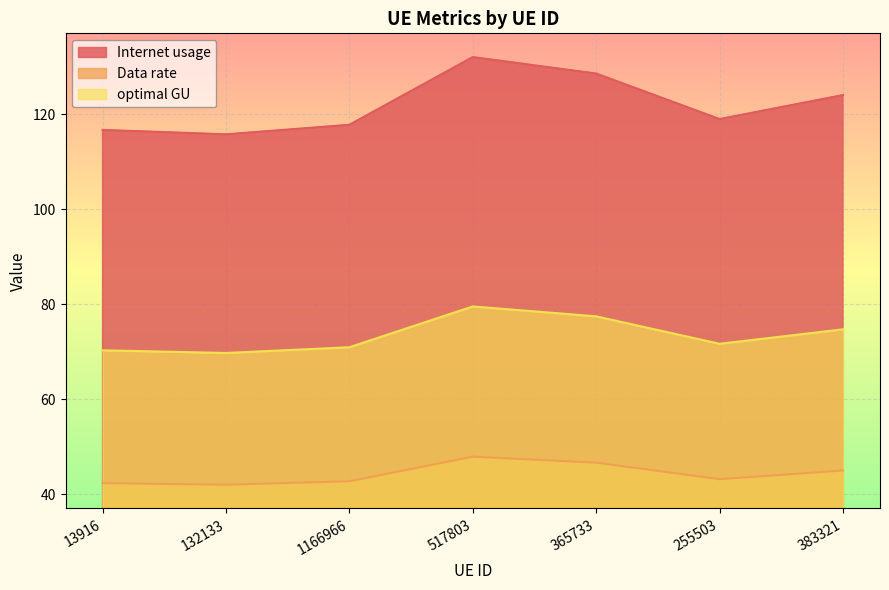

What is the maximum value for Internet usage?

132.1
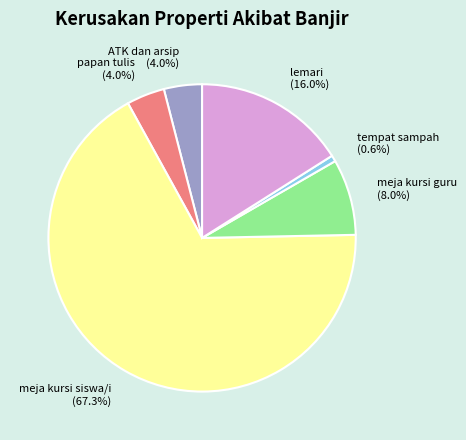

How many segments does this pie chart have?

6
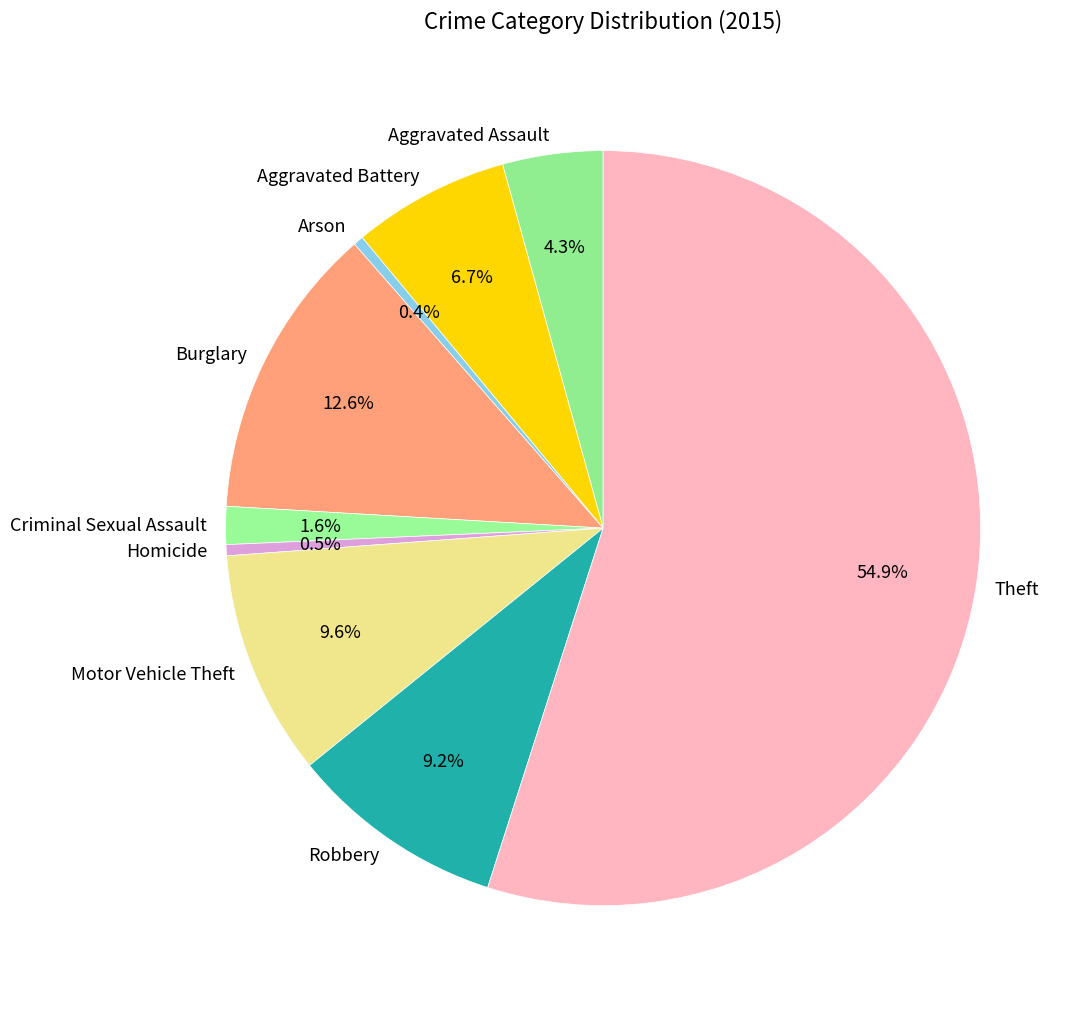

What is the largest slice in the pie chart?

Theft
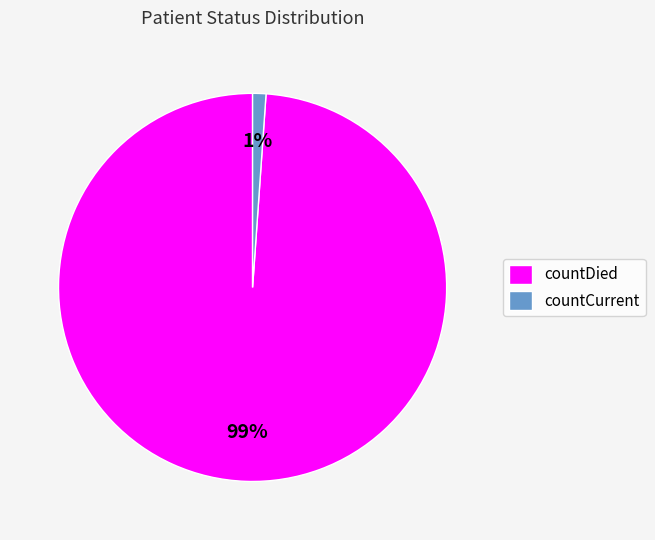

Rank the categories by value from highest to lowest.

countDied, countCurrent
===============
**要做的事:**
从含有“How many segments does this pie chart have?”的那一行开始，一行不差地照抄到最后一行，头尾两行都算在内，图片不用写进答案。

**练习结果:**
How many segments does this pie chart have?

6

What is the largest slice in the pie chart?

Theft

Rank the categories by value from highest to lowest.

countDied, countCurrent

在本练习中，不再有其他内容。